If I understand correctly (please correct me if I am wrong) the Chicapu Indians you mention are known in US as Kickapoo (means 'he moves about, standing now here, now there'). The reason I believe this may be so is because of the info from the net below:
My uncle called them Chicapoo.He said they ended up near Muzquiz in a place called Nacimientos de los Indios, and that my ancestor somehow helped them set up there.
I have an article I got off the net from http://www.irc-online.org/bordline/1996/b120/b120indi.html
but I can't seem to get it now.
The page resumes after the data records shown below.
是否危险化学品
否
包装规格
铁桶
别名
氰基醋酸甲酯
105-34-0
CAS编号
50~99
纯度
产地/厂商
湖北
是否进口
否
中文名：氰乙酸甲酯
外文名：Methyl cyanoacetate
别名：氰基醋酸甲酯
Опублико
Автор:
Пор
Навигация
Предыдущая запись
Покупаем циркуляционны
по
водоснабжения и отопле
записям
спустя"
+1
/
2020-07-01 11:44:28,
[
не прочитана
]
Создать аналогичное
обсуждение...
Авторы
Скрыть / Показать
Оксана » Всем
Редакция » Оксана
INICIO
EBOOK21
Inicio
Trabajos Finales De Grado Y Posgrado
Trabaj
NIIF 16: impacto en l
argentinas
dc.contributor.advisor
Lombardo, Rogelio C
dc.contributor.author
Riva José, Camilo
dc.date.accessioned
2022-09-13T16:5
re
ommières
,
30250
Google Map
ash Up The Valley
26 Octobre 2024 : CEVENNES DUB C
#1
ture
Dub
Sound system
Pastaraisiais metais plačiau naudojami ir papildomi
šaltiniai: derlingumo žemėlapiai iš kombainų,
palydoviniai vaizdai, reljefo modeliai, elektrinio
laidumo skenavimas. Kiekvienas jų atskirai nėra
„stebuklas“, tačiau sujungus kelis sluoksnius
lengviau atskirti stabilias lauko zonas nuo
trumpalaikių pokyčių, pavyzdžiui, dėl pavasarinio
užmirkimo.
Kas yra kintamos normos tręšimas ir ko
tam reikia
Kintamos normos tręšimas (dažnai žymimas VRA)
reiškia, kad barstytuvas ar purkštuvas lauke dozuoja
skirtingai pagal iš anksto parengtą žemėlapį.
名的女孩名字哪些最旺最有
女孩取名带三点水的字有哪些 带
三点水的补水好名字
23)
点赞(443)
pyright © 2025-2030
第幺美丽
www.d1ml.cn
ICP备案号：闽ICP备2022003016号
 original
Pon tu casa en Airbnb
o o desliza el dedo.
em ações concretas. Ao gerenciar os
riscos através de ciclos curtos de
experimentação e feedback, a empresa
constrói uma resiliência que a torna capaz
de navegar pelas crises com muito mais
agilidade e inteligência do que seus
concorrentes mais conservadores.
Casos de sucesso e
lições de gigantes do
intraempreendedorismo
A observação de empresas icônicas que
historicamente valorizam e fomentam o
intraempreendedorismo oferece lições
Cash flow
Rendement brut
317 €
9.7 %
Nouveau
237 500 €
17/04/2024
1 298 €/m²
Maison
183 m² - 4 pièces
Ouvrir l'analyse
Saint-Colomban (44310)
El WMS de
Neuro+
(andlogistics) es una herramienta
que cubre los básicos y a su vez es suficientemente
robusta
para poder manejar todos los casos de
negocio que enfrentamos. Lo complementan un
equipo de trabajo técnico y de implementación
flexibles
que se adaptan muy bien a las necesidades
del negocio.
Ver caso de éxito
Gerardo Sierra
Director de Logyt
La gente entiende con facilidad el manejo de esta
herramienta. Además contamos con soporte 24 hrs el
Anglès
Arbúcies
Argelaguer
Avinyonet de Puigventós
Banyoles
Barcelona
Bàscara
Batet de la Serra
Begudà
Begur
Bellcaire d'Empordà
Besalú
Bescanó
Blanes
Perhaps if you search with a search engine and type in Kickapoo Indians it may give you the site.
The article states the Kickapoo Indians were
"from the Great Lakes region, and that some settled in Coahuila. In 1832, US Army officials granted tribal members the right of 'safe conduct', allowing them to pass freely across the border. This right has been guarded jealously by the Mexican Kickapoo. An 1850 land agreement with Mexico granted members of the tribe the same rights as Mexican citizens and reserved for them a one-square-mile reservation called 'Hacienda El Nacimiento', near Muzquiz, Coahuila, where may still live."
"In the 1940s, after a brief period of instability, a number of factors forced the Mexican Kickapoo to move once again."
"The Mexican Kickapoo were particularly sought out as farmworkers, especially as the Bracero program wound down, because of their border-crossing abilities."
"In the 1980s the US Immigration and Nuturalization Service invited all Kickapoo living in Mexico to become US citizens even while continuing to reside in Mexico."
Like I said, I believe these are the same people as the Chicapu you mention. If so, the above is a brief history of them.